June 08, 2016

At The Atlantic, Richard Primus: Will Lin-Manuel Miranda Transform the Supreme Court? (Via Balkinization).  The article opens with a discussion of original meaning:

To the extent that the Constitution has an actual original meaning, that meaning is fixed by historical facts. What shapes constitutional law, however, is not the actual original meaning of the Constitution. It is the original meaning of the Constitution as imagined by judges and other officials at any given time. And how judges imagine the original meaning of the Constitution depends on their intuitions—half historical, half mythical—about the Founding narrative. If you can change the myth, you can change the Constitution.

Primus focuses on Justice Scalia’s interpretation of founding father Alexander Hamilton:

Twenty years ago, in an opinion curtailing the federal government’s power to regulate gun sales, Scalia described Alexander Hamilton as the most nationalistic of the Founders. It was not a compliment. It was a reason, in Scalia’s view, to discount an argument based on one of Hamilton’s arguments in the Federalist Papers, an argument that would have upheld broad federal power to regulate in the case at hand. The true Founding view, Scalia wrote, was better captured in a different Federalist Paper by James Madison, who was more skeptical of central authority. Hamilton was out of step.

Scalia was not wrong to think of Hamilton as a fervent supporter of national government. But Hamilton’s views were not as marginal as Scalia’s treatment suggested. Any number of leading Founders were aggressive centralizers in 1787—Madison included. Writing for a majority of the Supreme Court, though, Scalia’s confidence in the Founders as local-power, small-government types enabled him to imagine Hamilton as an outlier who could be dismissed. The same set of assumptions also framed Scalia’s reading of Madison’s essay—an essay that would easily bear a more nationalistic reading than Scalia gave it. I assume, of course, that Scalia and the rest of the Court’s majority made these interpretive moves in good faith. Quite authentically, they thought of Hamilton as nonrepresentative and of Madison as skeptical of central authority. Those attitudes supported an interpretation of the sources that blocked an exercise of federal lawmaking.

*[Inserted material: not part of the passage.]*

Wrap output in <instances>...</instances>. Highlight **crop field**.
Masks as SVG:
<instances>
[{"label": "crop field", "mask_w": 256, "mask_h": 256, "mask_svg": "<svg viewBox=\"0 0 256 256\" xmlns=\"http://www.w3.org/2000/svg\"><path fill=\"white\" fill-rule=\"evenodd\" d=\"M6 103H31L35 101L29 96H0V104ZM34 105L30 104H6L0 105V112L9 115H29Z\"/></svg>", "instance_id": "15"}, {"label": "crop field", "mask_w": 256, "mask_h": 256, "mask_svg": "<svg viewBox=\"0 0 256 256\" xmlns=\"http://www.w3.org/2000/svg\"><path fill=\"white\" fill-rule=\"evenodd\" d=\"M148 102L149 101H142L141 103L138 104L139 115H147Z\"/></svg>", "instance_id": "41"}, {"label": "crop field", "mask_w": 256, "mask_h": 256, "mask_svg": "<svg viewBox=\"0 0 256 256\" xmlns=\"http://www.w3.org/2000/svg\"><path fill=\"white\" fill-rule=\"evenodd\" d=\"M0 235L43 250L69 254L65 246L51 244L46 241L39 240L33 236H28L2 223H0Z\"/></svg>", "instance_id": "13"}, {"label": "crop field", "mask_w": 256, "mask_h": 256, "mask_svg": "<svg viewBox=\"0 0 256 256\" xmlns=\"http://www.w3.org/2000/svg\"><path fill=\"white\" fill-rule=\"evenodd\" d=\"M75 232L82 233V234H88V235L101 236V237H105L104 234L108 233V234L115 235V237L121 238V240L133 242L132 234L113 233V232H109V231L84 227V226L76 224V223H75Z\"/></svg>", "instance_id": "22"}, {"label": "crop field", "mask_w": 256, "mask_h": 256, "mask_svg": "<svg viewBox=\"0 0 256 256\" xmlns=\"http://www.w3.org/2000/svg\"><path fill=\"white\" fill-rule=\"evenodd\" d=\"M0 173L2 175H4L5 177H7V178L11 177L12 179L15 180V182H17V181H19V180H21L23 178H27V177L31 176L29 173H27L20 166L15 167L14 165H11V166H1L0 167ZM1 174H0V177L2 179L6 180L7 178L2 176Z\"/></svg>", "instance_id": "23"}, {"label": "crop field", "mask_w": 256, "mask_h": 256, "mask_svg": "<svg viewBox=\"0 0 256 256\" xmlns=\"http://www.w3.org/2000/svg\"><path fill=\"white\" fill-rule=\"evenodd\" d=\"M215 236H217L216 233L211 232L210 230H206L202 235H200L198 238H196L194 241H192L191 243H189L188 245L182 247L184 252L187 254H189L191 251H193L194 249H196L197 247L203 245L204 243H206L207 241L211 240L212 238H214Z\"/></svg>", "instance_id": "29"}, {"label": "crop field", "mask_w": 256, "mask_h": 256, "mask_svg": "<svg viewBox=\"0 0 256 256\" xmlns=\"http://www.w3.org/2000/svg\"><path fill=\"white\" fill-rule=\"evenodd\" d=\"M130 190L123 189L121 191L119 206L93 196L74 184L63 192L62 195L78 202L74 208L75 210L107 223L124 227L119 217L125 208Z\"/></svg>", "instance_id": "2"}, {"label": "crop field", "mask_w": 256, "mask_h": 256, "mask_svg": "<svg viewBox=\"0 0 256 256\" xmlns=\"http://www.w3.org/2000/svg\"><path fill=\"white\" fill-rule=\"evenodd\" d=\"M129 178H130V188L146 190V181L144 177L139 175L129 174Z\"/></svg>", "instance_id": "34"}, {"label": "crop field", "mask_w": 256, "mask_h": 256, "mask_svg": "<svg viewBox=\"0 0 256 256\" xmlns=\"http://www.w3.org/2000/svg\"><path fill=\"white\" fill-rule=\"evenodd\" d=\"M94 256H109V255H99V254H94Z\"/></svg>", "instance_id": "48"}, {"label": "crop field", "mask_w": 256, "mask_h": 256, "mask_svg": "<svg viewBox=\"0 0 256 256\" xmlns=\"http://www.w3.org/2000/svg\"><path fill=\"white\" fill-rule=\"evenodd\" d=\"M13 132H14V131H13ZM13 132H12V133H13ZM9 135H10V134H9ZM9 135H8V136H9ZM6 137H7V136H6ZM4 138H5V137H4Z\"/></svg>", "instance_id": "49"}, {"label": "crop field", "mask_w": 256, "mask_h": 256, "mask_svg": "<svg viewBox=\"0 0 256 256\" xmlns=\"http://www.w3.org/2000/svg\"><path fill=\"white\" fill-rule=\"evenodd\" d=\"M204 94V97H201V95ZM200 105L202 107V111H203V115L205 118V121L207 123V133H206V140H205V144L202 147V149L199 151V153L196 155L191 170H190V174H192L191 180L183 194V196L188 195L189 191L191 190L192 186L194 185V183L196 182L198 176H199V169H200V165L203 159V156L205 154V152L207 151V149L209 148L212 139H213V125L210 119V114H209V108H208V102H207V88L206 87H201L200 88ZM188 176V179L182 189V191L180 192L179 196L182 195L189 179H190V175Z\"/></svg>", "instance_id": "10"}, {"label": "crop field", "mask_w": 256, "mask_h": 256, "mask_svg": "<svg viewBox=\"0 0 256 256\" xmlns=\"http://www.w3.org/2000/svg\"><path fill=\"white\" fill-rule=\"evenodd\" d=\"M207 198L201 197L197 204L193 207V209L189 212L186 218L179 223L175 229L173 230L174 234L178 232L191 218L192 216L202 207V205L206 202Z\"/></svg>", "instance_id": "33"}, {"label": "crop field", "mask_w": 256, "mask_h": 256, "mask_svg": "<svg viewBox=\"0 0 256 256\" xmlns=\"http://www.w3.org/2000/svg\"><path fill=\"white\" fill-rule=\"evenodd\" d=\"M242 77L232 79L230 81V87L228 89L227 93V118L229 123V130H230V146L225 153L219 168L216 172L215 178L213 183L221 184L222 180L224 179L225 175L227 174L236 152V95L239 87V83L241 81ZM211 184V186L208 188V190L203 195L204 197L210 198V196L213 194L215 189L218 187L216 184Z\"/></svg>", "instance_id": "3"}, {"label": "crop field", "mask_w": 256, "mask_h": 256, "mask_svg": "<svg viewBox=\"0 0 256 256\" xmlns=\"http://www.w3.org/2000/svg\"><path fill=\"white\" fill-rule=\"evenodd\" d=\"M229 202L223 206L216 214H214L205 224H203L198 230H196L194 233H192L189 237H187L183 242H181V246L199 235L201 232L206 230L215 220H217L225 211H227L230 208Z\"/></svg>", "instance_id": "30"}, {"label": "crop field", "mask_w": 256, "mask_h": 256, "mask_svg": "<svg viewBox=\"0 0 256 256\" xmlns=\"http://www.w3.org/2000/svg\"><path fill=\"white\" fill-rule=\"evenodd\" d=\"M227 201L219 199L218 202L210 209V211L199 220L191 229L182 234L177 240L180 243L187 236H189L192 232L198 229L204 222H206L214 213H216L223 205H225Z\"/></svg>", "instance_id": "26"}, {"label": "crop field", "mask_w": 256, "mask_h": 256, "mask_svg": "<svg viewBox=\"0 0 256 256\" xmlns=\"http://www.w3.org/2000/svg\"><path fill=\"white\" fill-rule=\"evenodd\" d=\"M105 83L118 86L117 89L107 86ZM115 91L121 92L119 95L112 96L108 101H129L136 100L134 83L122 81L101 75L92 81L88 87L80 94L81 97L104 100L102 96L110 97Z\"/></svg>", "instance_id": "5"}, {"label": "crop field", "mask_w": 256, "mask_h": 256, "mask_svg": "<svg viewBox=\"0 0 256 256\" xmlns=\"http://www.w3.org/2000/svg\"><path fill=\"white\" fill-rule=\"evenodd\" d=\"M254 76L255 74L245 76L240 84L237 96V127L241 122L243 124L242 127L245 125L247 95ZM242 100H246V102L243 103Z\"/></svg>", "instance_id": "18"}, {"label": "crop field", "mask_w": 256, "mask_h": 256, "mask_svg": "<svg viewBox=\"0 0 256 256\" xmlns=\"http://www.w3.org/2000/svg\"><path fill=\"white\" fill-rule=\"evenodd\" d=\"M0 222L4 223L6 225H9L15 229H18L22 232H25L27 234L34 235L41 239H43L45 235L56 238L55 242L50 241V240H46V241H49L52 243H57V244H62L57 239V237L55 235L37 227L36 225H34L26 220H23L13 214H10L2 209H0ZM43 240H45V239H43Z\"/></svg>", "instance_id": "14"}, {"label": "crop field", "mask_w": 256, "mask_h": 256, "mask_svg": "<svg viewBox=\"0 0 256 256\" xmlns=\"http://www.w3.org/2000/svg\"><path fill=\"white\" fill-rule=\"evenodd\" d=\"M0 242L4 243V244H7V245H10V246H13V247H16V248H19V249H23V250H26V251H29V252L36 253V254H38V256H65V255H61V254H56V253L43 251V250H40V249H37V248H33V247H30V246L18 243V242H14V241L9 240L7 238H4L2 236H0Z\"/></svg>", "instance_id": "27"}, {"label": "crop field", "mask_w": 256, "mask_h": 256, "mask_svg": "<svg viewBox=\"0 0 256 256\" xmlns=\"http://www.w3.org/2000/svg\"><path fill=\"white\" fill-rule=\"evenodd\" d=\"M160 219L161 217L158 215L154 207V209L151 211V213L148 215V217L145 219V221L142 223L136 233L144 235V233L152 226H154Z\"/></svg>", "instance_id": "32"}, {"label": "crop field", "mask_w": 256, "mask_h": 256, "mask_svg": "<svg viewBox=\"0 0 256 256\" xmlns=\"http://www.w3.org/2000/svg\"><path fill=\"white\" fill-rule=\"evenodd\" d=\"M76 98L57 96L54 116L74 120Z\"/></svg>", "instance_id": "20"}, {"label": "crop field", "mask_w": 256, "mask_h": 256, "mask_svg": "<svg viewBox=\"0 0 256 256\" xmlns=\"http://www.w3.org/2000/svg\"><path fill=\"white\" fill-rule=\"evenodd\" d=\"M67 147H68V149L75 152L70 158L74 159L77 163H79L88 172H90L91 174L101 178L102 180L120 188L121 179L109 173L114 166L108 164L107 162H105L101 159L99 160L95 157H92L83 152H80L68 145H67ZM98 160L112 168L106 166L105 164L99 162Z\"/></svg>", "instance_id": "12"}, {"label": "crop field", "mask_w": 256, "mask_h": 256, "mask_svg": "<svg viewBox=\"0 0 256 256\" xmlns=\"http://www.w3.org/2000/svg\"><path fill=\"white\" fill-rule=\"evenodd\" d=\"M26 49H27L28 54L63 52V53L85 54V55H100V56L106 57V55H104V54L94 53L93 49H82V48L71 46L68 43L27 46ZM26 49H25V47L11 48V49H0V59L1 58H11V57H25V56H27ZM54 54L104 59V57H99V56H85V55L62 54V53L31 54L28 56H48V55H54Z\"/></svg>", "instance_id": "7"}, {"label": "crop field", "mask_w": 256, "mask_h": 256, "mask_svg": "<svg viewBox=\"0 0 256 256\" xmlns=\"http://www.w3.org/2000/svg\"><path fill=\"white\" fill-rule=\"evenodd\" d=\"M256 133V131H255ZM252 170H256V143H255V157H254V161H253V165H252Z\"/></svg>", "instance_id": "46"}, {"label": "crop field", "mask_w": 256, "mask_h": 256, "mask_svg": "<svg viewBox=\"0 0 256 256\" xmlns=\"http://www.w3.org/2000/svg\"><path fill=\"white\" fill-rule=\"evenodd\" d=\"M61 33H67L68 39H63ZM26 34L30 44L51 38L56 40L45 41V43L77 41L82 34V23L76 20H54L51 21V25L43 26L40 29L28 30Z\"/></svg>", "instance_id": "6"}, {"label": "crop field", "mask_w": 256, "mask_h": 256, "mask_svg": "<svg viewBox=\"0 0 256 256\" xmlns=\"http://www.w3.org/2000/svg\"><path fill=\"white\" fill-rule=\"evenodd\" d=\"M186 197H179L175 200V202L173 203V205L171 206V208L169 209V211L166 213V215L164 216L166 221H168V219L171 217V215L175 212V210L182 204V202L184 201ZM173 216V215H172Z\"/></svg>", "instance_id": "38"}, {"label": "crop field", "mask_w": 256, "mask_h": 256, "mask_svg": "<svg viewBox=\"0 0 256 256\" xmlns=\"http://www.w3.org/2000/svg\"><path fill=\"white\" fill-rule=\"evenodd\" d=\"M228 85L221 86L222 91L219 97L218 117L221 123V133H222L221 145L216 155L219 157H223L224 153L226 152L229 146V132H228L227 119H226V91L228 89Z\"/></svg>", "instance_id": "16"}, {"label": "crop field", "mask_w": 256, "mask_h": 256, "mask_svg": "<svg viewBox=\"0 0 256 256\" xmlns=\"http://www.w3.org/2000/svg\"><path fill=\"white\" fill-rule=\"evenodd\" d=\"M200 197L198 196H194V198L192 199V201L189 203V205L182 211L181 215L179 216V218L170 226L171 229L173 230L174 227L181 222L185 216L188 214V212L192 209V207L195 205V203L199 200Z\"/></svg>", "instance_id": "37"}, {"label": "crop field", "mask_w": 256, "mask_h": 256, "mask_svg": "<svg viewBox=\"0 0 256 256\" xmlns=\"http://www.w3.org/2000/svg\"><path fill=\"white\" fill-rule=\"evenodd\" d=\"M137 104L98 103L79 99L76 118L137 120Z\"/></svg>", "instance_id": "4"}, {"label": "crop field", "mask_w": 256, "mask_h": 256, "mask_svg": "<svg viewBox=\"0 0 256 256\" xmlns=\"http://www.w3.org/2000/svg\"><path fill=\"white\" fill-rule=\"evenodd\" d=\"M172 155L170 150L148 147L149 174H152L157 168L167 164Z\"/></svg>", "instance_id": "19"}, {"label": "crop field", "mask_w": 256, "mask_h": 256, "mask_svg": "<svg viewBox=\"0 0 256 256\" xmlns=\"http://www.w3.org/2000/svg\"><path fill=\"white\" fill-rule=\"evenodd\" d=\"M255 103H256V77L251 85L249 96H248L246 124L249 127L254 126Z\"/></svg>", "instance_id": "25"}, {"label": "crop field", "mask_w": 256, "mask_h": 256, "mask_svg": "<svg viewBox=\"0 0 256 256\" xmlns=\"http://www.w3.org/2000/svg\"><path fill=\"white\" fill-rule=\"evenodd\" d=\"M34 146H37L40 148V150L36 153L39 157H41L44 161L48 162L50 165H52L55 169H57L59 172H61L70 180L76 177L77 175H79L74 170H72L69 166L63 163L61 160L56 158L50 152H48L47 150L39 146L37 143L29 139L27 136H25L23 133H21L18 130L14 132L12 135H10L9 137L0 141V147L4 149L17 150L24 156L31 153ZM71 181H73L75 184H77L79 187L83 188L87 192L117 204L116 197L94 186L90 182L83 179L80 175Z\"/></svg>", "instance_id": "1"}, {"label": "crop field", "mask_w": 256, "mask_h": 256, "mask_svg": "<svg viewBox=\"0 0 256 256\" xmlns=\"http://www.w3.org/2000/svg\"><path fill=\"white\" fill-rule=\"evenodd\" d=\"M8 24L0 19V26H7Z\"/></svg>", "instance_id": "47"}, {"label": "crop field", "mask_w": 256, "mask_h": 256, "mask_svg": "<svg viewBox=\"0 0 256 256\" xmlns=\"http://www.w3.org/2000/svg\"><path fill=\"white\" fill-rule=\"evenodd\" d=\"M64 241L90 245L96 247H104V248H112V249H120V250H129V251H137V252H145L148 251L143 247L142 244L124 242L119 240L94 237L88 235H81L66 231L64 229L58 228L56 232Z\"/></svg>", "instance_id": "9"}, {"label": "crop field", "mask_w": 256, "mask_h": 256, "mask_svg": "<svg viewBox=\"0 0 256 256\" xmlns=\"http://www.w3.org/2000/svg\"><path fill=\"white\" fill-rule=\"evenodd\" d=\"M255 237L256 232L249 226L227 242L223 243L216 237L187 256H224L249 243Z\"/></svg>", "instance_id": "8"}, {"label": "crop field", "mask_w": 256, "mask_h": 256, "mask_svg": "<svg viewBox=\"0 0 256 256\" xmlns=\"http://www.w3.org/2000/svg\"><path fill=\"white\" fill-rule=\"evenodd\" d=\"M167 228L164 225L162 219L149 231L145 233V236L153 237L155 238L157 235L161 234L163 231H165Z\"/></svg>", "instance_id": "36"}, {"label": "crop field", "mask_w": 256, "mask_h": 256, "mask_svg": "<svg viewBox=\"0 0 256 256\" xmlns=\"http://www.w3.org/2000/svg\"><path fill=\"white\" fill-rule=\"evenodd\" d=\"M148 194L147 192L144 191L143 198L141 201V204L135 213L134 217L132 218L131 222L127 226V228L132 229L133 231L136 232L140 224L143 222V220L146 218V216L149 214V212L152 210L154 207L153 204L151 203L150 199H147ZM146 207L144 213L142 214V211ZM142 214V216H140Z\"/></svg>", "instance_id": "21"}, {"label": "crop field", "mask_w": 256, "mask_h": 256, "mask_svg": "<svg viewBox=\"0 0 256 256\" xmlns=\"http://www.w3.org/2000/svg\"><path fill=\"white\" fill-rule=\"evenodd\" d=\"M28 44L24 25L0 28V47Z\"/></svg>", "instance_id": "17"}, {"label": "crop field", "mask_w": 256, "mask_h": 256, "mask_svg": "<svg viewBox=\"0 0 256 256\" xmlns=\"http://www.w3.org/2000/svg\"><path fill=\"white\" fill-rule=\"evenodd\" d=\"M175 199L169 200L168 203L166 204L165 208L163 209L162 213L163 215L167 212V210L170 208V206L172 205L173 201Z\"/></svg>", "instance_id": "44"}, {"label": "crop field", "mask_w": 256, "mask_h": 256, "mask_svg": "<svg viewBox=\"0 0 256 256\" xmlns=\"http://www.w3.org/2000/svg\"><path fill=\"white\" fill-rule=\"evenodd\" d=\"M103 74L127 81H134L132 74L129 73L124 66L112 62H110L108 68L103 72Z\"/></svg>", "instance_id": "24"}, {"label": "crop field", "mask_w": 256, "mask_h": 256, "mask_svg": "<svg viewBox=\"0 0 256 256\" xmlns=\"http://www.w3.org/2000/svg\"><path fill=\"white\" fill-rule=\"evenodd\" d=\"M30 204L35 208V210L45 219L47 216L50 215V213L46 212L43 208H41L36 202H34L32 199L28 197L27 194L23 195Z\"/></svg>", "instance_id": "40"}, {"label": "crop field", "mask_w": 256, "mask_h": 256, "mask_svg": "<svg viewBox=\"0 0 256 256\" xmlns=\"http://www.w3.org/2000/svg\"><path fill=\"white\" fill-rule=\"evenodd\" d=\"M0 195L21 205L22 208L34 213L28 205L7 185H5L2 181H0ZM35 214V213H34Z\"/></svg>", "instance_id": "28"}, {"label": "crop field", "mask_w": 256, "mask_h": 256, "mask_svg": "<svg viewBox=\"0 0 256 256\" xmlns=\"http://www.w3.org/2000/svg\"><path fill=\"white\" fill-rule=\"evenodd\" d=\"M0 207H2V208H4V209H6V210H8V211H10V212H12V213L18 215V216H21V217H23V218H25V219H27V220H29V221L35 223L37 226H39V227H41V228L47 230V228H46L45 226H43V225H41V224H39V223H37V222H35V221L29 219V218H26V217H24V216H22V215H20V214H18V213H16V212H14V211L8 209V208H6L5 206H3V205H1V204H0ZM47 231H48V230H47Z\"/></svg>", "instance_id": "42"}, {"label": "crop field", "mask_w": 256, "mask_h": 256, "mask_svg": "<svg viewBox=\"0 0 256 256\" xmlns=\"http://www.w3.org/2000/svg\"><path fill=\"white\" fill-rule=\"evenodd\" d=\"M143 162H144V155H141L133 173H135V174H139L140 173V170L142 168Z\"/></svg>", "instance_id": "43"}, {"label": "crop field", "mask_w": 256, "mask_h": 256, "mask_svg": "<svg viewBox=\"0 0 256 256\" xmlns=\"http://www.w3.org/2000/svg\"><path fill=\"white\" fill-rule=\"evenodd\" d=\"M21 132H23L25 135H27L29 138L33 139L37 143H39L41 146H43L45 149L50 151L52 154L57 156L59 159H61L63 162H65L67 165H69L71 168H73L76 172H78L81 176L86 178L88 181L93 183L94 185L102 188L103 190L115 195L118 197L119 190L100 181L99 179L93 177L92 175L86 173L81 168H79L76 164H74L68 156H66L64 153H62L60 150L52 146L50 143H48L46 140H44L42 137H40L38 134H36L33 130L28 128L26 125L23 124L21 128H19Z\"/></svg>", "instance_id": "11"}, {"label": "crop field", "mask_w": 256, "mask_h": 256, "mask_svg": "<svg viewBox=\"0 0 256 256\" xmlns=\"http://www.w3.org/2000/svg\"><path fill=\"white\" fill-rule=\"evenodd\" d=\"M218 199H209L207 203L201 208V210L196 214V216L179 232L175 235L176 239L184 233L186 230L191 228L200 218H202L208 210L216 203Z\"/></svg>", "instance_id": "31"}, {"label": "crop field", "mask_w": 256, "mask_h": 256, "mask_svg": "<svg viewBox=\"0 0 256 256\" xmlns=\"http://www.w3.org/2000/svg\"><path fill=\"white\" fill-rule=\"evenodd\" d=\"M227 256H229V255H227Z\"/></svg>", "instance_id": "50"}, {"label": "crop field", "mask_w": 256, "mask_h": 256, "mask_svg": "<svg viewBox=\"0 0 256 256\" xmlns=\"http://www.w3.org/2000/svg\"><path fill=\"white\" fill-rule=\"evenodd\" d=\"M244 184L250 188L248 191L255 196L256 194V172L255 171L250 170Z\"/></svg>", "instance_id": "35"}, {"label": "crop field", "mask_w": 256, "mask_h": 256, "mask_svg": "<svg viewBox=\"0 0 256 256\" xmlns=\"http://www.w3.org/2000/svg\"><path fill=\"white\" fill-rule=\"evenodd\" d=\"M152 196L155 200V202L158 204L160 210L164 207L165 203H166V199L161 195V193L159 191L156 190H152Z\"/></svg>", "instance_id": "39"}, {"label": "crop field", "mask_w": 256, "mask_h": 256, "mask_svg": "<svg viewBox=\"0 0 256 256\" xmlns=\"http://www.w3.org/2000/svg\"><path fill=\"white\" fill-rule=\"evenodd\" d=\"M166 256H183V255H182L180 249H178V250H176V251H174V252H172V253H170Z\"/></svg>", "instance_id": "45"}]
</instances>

He then discusses the musical's interpretation of Hamilton:

 Lin-Manuel Miranda’s musical, which opened in the last year of Scalia’s life, will make it harder for the next generation of American lawyers to think of Hamilton as marginal. A large and ecstatic audience now knows a narrative of the Founding on which Hamilton is protagonist and hero. If that perspective prevails, then future readers of originalist source material will hear Hamilton’s voice more loudly. Moreover, if Hamilton’s ardent support for centralized power is taken as the view of a leading figure, it will be easier to read the writings of other Founders as leaning further toward national authority. Certainly, the sources will bear more nationalist readings than the Court has given them in recent decades. The question is whether the judges and commentators who do the reading will continue to expect Founding texts to lean against federal power, as they have in the past generation, or whether the next generation of readers will develop the intuition that the nationalism Hamilton represents was an authentic Founding view.

And finally, how Hamilton will contribute to the rise of liberal originalism

 That should have two mutually reinforcing effects.  First, Hamilton will prime people in the audience who interpret the Constitution for a living—law professors, judges, and others—to think, consciously or otherwise, that the historical sources will bear politically progressive readings.  Second, and more importantly, it will change who is inclined to tell the story, rather than leaving that story for someone else.  If liberals of all races become confident storytellers about the Founding, they will put their own spin on the sacred sources, consciously or subconsciously, and across a broad range of issues. [ . . . ] The point is that by offering a version of the Founding that resonates with liberals today, Hamilton will encourage liberals to embrace the Founding rather than running away from it.  And when liberals appropriate the Founding, they will emphasize both consciously and subconsciously those sources that can be made to do work for liberal causes in modern constitutional law.  Some of those causes will coincide with the politics of Hamilton, or those of Hamilton, or both.  Others may not.  But we can be confident that the meanings that liberals give to the Founding, once they are inclined to play the game of originalism, will be liberal-leaning meanings. What matters is who tells the story.

What is required for liberal originalist jurisprudence, then, is a Supreme Court staffed by relatively liberal judges who have the capacity and the inclination to imagine the Founding as the origin story of the America they would like to believe in. [ . . . ] The incentive to deploy the power of originalism will be clear.  Originalism is a technology of legal change, and after 50 years of Republican majorities, a Democratic majority might find a few things worth changing. The remaining question will then be whether the justices can imagine the Founding as a source of inspiration and authority for progressive nationalists after several decades when the dominant resonance of that era has run the other way. If liberal judges have any trouble engaging in that exercise on their own, Hamilton will help them take their shot.

A great essay, but I find the idea of Hamilton as a liberal (leftist) hero pretty amusing.  I kind of doubt it would survive a Trump presidency.